### Your assignment
Continue the forum post below about the HP ProLiant server that keeps switching off at random, starting right after its last sentence.

### Given text
____________________
Have been experiencing some strange issues with one of our Servers a HP Proliant ML350 running 2008, it randomly switches off and starts up again. This isn't a clean shutdown and happens mainly at night, in fact its only happened twice or there about in the last 6 months during the day, but has happened 19 times during the night in the same period.
Checking event viewer / system logs I'm left with "The previous system shutdown at 05:06:51 on 24/10/2011 was unexpected." looking at all other logs there is non that are even close to the shutdown times.
After this, last Thursday during the night the server switched off but this time was stuck on a blank screen with "internal health problem" and "external (power supply) health problem" I was unaware of the internal health LEDs so didn't check but switching the UPS off and back on and the server booted fine. This is the first time its done this so as you can understand - quite worried! Checked temperature both with software and a temp probe. It seems to be fine, nothing over 40 degrees. All fans are running. Everything is working OK even when the server is under load.
____________________
### Given entries
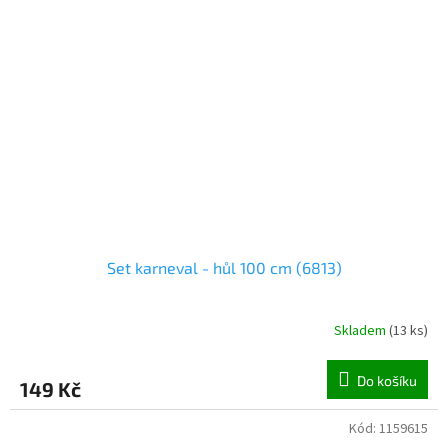
Set karneval - hůl 100 cm (6813)
Skladem
(
13 ks
)
Do košíku
149 Kč
Kód:
1159615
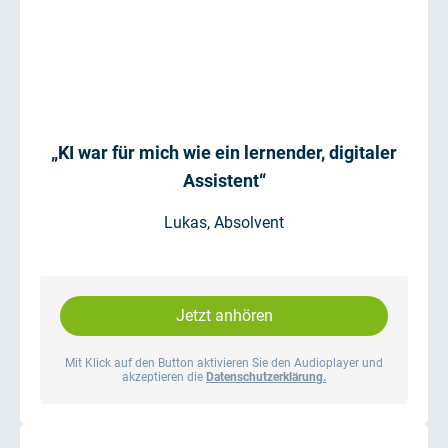
„KI war für mich wie ein lernender, digitaler
Assistent“
Lukas, Absolvent
Jetzt anhören
Mit Klick auf den Button aktivieren Sie den Audioplayer und
akzeptieren die
Datenschutzerklärung.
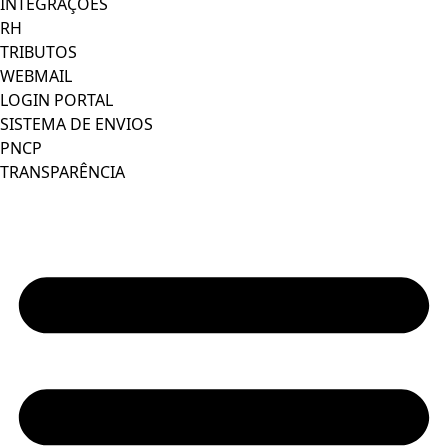
INTEGRAÇÕES
RH
TRIBUTOS
WEBMAIL
LOGIN PORTAL
SISTEMA DE ENVIOS
PNCP
TRANSPARÊNCIA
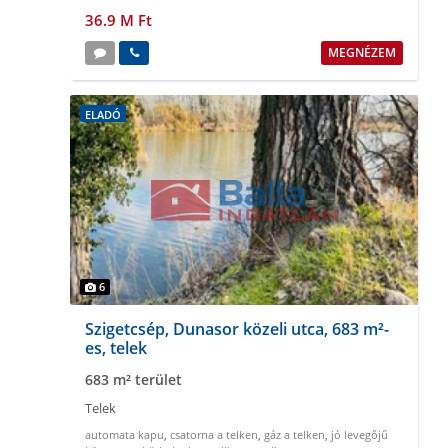
36.9 M Ft
MEGNÉZEM
ELADÓ
6
Szigetcsép, Dunasor közeli utca, 683 m²-
es, telek
683 m² terület
Telek
automata kapu
,
csatorna a telken
,
gáz a telken
,
jó levegőjű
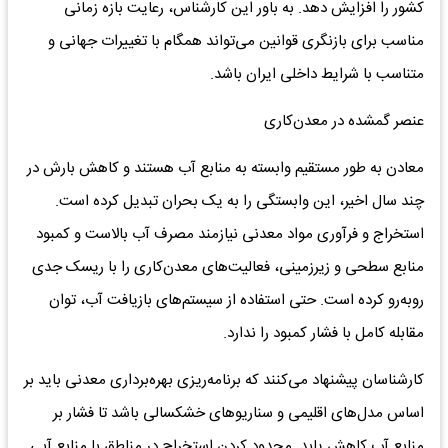
کشور را افزایش دهد. به باور این کارشناس، رعایت بازه زمانی
مناسب برای بازنگری قوانین می‌تواند همگام با تغییرات جهانی و
متناسب با شرایط داخلی ایران باشد.
عنصر گمشده در معدن‌کاری
معادن به طور مستقیم وابسته به منابع آب هستند و کاهش بارش در
چند سال اخیر، این وابستگی را به یک بحران تبدیل کرده است.
استخراج و فرآوری مواد معدنی نیازمند مصرف آب بالاست و کمبود
منابع سطحی و زیرزمینی، فعالیت‌های معدن‌کاری را با ریسک جدی
روبه‌رو کرده است. حتی استفاده از سیستم‌های بازیافت آب، توان
مقابله کامل با فشار کمبود را ندارد.
کارشناسان پیشنهاد می‌کنند که برنامه‌ریزی بهره‌برداری معدنی باید بر
اساس مدل‌های اقلیمی و سناریوهای خشکسالی باشد تا فشار بر
منابع آب کاهش یابد. محدود کردن استخراج در مناطق با منابع آبی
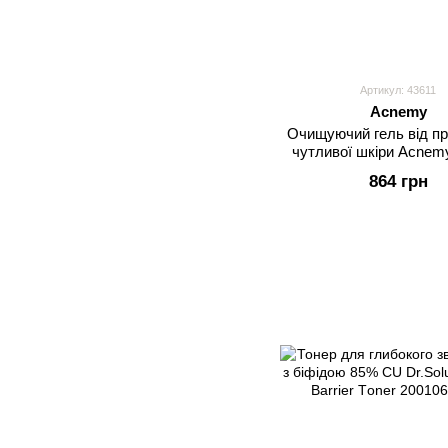
Артикул: 43611
Acnemy
Очищуючий гель від пр
чутливої шкіри Acnemy
Cleancing Gel
864 грн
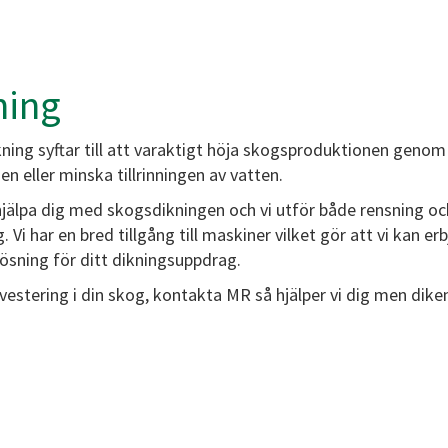
ning
ning syftar till att varaktigt höja skogsproduktionen genom
en eller minska tillrinningen av vatten.
jälpa dig med skogsdikningen och vi utför både rensning oc
. Vi har en bred tillgång till maskiner vilket gör att vi kan er
lösning för ditt dikningsuppdrag.
vestering i din skog, kontakta MR så hjälper vi dig men dike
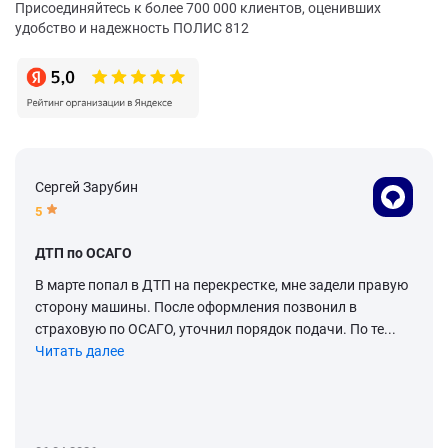
Присоединяйтесь к более 700 000 клиентов, оценивших
удобство и надежность ПОЛИС 812
Сергей Зарубин
5
ДТП по ОСАГО
В марте попал в ДТП на перекрестке, мне задели правую
сторону машины. После оформления позвонил в
страховую по ОСАГО, уточнил порядок подачи. По те...
Читать далее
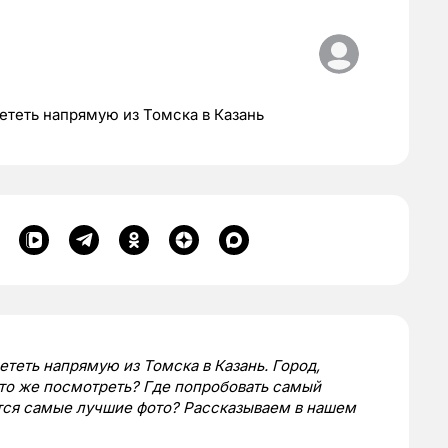
лететь напрямую из Томска в Казань
ететь напрямую из Томска в Казань. Город,
то же посмотреть? Где попробовать самый
ются самые лучшие фото? Рассказываем в нашем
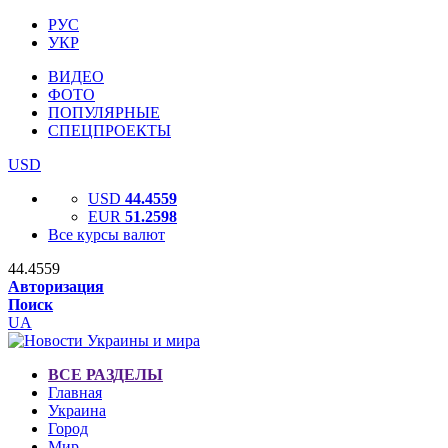
РУС
УКР
ВИДЕО
ФОТО
ПОПУЛЯРНЫЕ
СПЕЦПРОЕКТЫ
USD
USD
44.4559
EUR
51.2598
Все курсы валют
44.4559
Авторизация
Поиск
UA
ВСЕ РАЗДЕЛЫ
Главная
Украина
Город
Мир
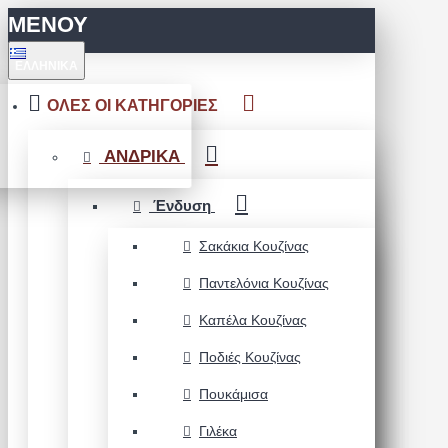
ΜΕΝΟΥ
ΕΛΛΗΝΙΚΆ
ΟΛΕΣ ΟΙ ΚΑΤΗΓΟΡΙΕΣ
ΑΝΔΡΙΚΑ
Ένδυση
Σακάκια Κουζίνας
Παντελόνια Κουζίνας
Καπέλα Κουζίνας
Ποδιές Κουζίνας
Πουκάμισα
Γιλέκα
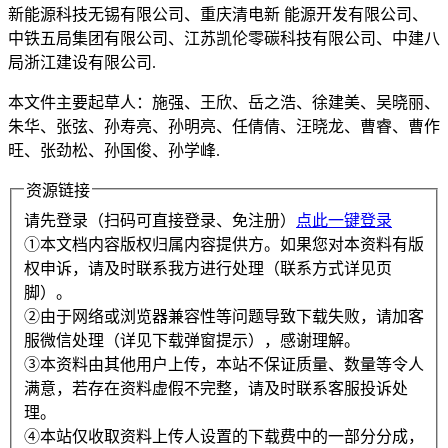
新能源科技无锡有限公司、重庆清电新 能源开发有限公司、
中铁五局集团有限公司、江苏凯伦零碳科技有限公司、中建八
局浙江建设有限公司.
本文件主要起草人：施强、王欣、岳之浩、徐建美、吴晓丽、
朱华、张弦、孙寿亮、孙明亮、任倩倩、汪晓龙、曹睿、曹作
旺、张劲松、孙国俊、孙学峰.
资源链接
请先登录（扫码可直接登录、免注册）
点此一键登录
①本文档内容版权归属内容提供方。如果您对本资料有版
权申诉，请及时联系我方进行处理（联系方式详见页
脚）。
②由于网络或浏览器兼容性等问题导致下载失败，请加客
服微信处理（详见下载弹窗提示），感谢理解。
③本资料由其他用户上传，本站不保证质量、数量等令人
满意，若存在资料虚假不完整，请及时联系客服投诉处
理。
④本站仅收取资料上传人设置的下载费中的一部分分成，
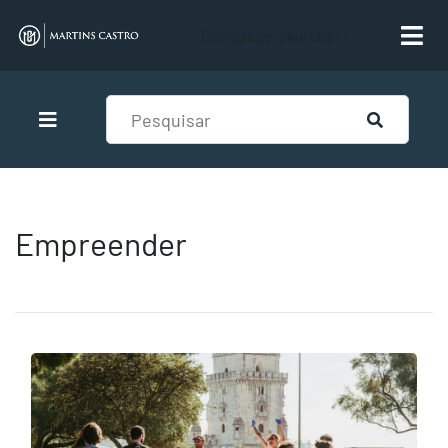
[language-switcher]
Empreender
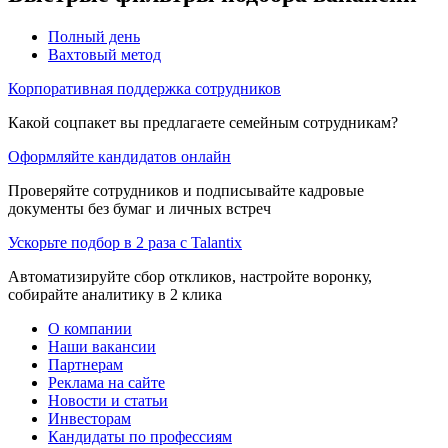
Полный день
Вахтовый метод
Корпоративная поддержка сотрудников
Какой соцпакет вы предлагаете семейным сотрудникам?
Оформляйте кандидатов онлайн
Проверяйте сотрудников и подписывайте кадровые
документы без бумаг и личных встреч
Ускорьте подбор в 2 раза с Talantix
Автоматизируйте сбор откликов, настройте воронку,
собирайте аналитику в 2 клика
О компании
Наши вакансии
Партнерам
Реклама на сайте
Новости и статьи
Инвесторам
Кандидаты по профессиям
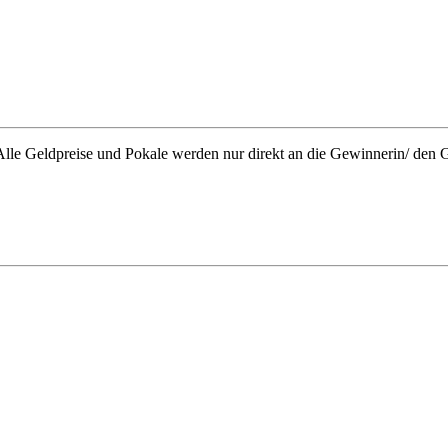
lle Geldpreise und Pokale werden nur direkt an die Gewinnerin/ den 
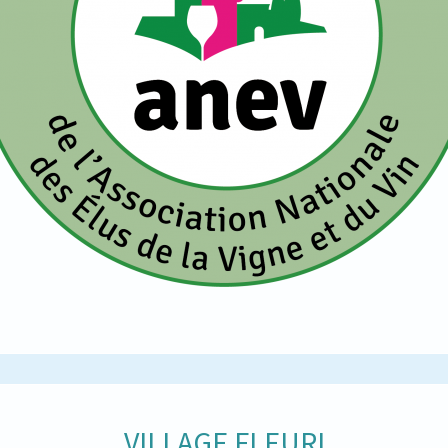
VILLAGE FLEURI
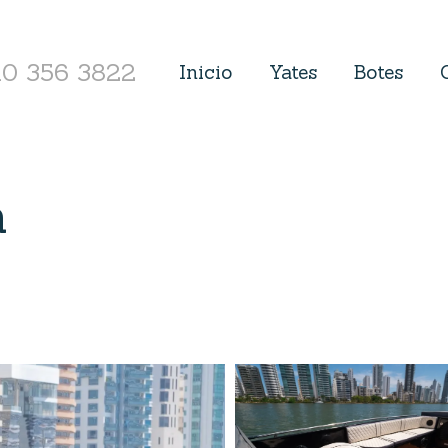
10 356 3822
Inicio
Yates
Botes
a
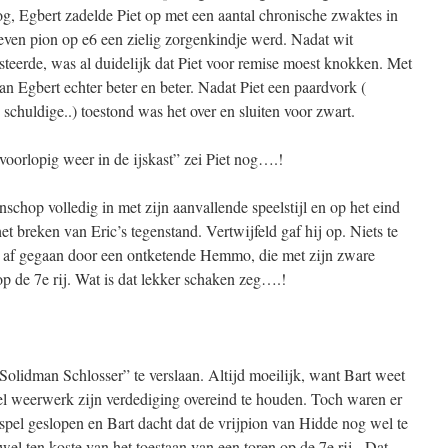
og, Egbert zadelde Piet op met een aantal chronische zwaktes in
leven pion op e6 een zielig zorgenkindje werd. Nadat wit
steerde, was al duidelijk dat Piet voor remise moest knokken. Met
van Egbert echter beter en beter. Nadat Piet een paardvork (
schuldige..) toestond was het over en sluiten voor zwart.
oorlopig weer in de ijskast” zei Piet nog….!
hop volledig in met zijn aanvallende speelstijl en op het eind
et breken van Eric’s tegenstand. Vertwijfeld gaf hij op. Niets te
ar af gegaan door een ontketende Hemmo, die met zijn zware
p de 7e rij. Wat is dat lekker schaken zeg….!
lidman Schlosser” te verslaan. Altijd moeilijk, want Bart weet
eel weerwerk zijn verdediging overeind te houden. Toch waren er
 spel geslopen en Bart dacht dat de vrijpion van Hidde nog wel te
el ten koste van het toestaan van een toren op de 7e rij. Dat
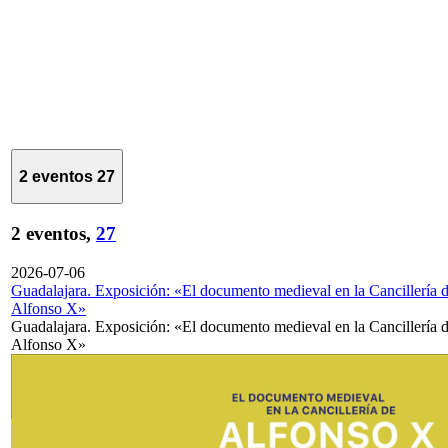
2 eventos
27
2 eventos,
27
2026-07-06
Guadalajara. Exposición: «El documento medieval en la Cancillería 
Alfonso X»
Guadalajara. Exposición: «El documento medieval en la Cancillería 
Alfonso X»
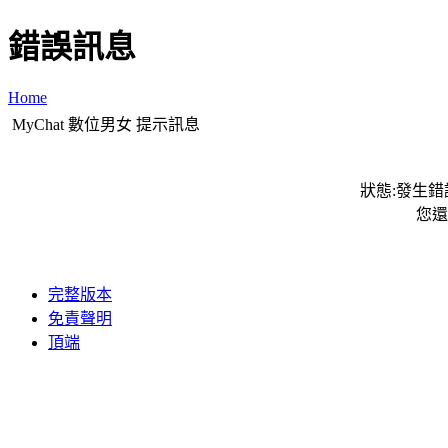
錯誤訊息
Home
MyChat 數位男女 提示訊息
狀態:發生錯誤
您還
完整版本
免責聲明
頂端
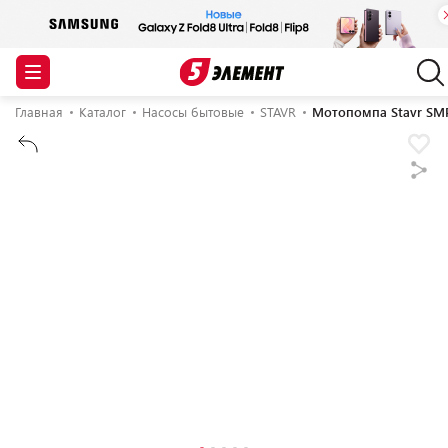
Главная
Каталог
Насосы бытовые
STAVR
Мотопомпа Stavr SM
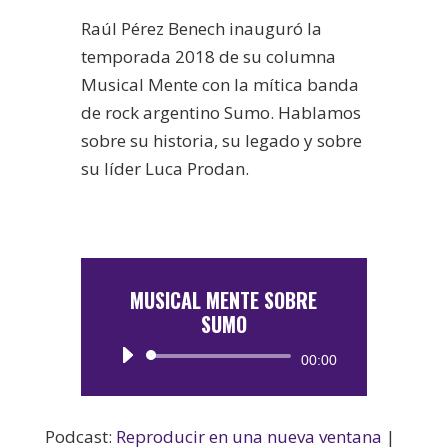
Raúl Pérez Benech inauguró la
temporada 2018 de su columna
Musical Mente con la mítica banda
de rock argentino Sumo. Hablamos
sobre su historia, su legado y sobre
su líder
Luca Prodan.
MUSICAL MENTE SOBRE
SUMO
Reproductor
00:00
de
audio
Podcast:
Reproducir en una nueva ventana
|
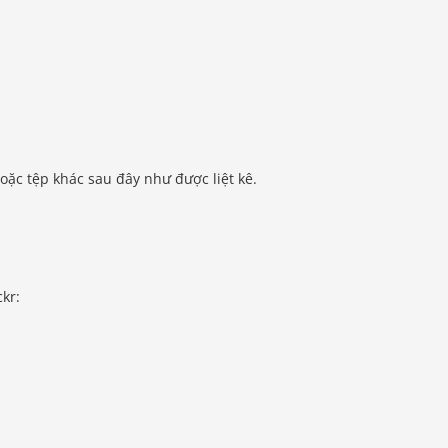
oặc tệp khác sau đây như được liệt kê.
ckr:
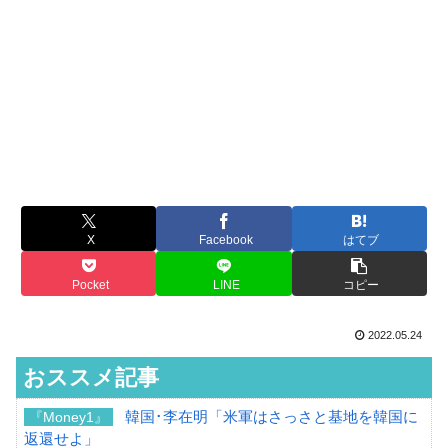
X
Facebook
はてブ
Pocket
LINE
コピー
2022.05.24
おススメ記事
韓国･李在明「米軍はさっさと基地を韓国に
『Money1』
返還せよ」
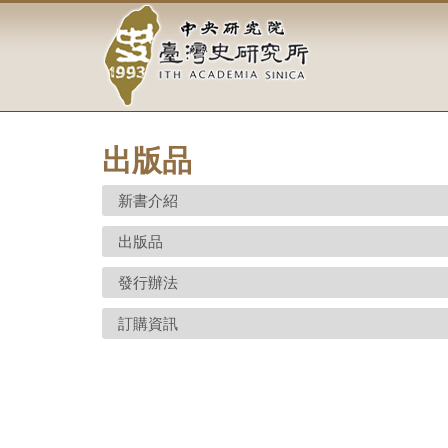
中
跳
到
央
主
要
研
內
容
究
區
塊
出版品
院-
新書介紹
臺
出版品
灣
史
發行辦法
研
訂購資訊
究
所-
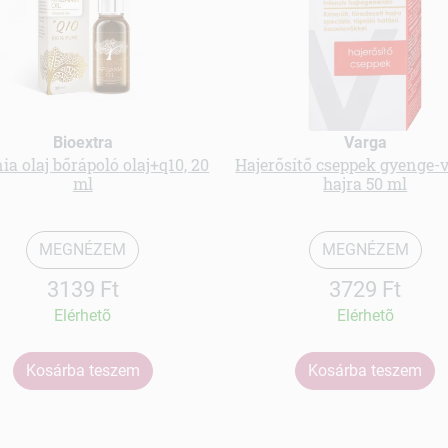
Bioextra
Varga
ia olaj bőrápoló olaj+q10, 20
Hajerősítő cseppek gyenge-
ml
hajra 50 ml
MEGNÉZEM
MEGNÉZEM
3139 Ft
3729 Ft
Elérhetõ
Elérhetõ
Kosárba teszem
Kosárba teszem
____________________
### Result of the exercise
There is no scheduled tasks, but as I said before the times are completely random.
I was thinking it could be a UPS problem but there is another server attached to this which doesn't reboot, and its just had a new battery.
Also i have had a few problems recent with HP servers and drivers - so worth updating all the drivers and if they are the latest version maybe roll back to the previous release and then see if it carries on.
The reboots are really intermittent, like some have been a week apart. So I'm trying to do it slowly to try find out the problem. Still nothing showing in logs. Did a windows update on Friday and so far so good, but it could just be waiting!
Dave - it does come with ILO, wasn't aware it could do that / never got round to setting it up so I will have a look at that tomorrow! Thanks
Ben - I haven't no, the first time it appeared to be a hardware issue was the other week and I haven't been able to power down the server since then. I did upgrade the RAM last Christmas, and ran a memtest on the new and old ram and it was all fine. So I'm hoping that it hasn't only lasted 6months! I'll make sure that these are my next things to check though, hopefully ILO will indicate if there is problems. Cheers
Damn - Last night another restart. Literally the server sits there. I haven't made any changes to it. I've had remote desktop open to it, and literally checked its still their every 15mins like a mad man.
I've checked ILO - I'm assuming you mean the ILO2 log on the System Status page?
Informational iLO 2 11/17/2011 22:51 11/17/2011 22:51 1 Server power restored.
Informational iLO 2 11/17/2011 22:51 11/17/2011 22:51 1 Server power removed.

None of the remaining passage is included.